> [TASK GOAL]: From the listing below, reproduce word for word the part that opens with the line containing "wire [7:0] \ä___________ ;" and closes with the line containing "TC_Constant # (.UUID(64'd2"; reproduce nothing else.

> [SUPPLIED MATERIAL]:
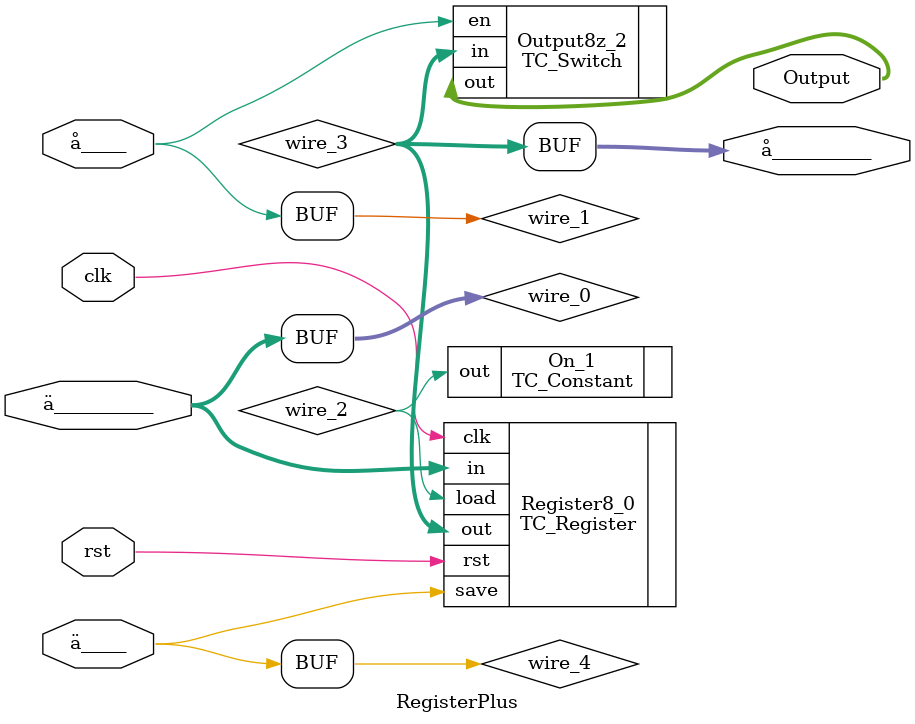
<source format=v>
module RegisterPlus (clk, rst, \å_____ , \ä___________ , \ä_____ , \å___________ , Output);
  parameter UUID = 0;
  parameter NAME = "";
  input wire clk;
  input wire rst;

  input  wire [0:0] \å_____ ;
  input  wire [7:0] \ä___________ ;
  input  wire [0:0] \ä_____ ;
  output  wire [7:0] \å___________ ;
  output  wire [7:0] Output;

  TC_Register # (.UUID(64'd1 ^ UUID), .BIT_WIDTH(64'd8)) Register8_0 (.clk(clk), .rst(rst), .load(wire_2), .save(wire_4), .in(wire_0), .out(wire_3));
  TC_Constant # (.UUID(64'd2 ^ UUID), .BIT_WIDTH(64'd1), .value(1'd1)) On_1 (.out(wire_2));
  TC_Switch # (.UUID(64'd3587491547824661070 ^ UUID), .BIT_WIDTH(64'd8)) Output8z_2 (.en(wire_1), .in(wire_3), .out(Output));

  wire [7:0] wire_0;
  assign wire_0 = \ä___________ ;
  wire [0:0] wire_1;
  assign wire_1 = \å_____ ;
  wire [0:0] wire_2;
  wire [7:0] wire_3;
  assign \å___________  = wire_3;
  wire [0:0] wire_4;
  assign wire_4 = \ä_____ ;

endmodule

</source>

---

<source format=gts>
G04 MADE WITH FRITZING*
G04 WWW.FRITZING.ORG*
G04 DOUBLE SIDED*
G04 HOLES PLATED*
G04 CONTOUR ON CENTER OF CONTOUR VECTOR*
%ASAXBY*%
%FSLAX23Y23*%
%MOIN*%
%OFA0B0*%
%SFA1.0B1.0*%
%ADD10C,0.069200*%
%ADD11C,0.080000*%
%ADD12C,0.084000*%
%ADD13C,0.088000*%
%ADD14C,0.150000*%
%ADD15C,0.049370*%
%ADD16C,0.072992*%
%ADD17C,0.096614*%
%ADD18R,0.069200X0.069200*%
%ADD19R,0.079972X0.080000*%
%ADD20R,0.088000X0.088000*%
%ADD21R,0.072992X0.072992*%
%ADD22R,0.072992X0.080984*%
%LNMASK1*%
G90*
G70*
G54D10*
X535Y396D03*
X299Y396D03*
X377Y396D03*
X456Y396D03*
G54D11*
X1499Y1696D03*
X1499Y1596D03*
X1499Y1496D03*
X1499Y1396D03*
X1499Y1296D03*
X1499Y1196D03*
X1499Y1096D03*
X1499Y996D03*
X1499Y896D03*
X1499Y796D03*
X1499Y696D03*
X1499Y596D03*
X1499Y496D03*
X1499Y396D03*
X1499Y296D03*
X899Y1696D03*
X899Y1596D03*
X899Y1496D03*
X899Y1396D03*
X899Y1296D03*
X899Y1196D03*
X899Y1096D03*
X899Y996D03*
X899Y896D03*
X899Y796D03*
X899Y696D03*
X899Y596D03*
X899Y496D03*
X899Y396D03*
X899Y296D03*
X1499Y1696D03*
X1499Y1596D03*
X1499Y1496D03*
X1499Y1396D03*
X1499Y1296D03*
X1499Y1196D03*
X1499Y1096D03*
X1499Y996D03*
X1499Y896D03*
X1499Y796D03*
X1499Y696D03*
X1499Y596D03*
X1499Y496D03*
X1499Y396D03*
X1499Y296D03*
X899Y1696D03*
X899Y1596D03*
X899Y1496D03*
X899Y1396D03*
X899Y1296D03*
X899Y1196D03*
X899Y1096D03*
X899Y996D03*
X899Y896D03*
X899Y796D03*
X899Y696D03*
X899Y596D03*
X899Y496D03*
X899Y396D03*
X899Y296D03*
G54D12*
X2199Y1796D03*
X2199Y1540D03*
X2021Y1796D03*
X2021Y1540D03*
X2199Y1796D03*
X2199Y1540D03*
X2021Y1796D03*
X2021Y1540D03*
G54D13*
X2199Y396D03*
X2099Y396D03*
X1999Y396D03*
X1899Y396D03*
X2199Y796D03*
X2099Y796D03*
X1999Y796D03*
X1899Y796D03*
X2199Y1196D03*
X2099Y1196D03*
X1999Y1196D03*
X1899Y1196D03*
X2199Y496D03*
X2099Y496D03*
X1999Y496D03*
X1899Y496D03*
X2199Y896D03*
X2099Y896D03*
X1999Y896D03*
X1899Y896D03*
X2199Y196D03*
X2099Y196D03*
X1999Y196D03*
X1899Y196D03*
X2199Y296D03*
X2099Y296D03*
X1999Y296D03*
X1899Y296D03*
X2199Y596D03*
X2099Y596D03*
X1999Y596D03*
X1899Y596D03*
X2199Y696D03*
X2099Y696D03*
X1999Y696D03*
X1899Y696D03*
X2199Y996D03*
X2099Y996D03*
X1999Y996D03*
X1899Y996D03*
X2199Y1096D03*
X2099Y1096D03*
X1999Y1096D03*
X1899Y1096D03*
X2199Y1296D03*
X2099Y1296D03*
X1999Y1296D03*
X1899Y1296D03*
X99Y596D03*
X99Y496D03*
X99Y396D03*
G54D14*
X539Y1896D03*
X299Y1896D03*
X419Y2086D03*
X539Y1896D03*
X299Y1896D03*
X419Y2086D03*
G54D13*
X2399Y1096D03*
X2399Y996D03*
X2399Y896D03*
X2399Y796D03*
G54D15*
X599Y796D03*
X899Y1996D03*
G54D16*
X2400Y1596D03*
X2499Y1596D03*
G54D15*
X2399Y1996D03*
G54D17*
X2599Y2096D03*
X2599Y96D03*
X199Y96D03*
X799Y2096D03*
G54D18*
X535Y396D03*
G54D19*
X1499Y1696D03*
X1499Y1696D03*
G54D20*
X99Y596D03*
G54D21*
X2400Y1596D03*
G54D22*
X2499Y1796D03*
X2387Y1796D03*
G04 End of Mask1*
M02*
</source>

--

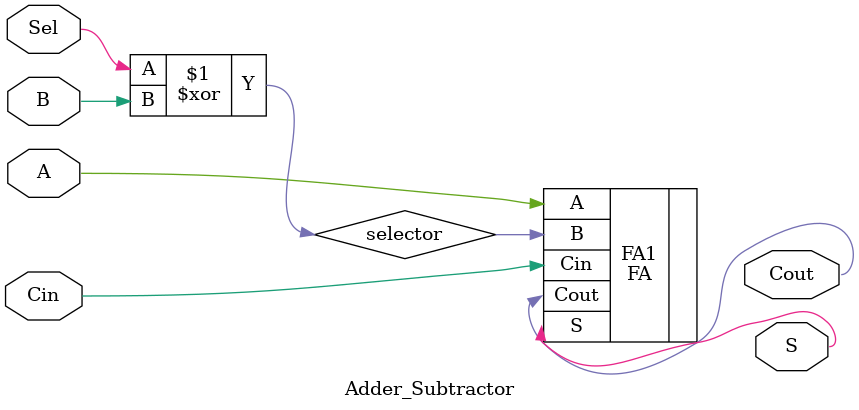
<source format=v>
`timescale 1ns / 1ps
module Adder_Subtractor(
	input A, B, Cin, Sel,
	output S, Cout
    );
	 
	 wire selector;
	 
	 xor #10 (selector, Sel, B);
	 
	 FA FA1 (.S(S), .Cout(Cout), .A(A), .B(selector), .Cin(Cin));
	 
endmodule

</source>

> [EXERCISE RESPONSE]:
  input  wire [7:0] \ä___________ ;
  input  wire [0:0] \ä_____ ;
  output  wire [7:0] \å___________ ;
  output  wire [7:0] Output;

  TC_Register # (.UUID(64'd1 ^ UUID), .BIT_WIDTH(64'd8)) Register8_0 (.clk(clk), .rst(rst), .load(wire_2), .save(wire_4), .in(wire_0), .out(wire_3));
  TC_Constant # (.UUID(64'd2 ^ UUID), .BIT_WIDTH(64'd1), .value(1'd1)) On_1 (.out(wire_2));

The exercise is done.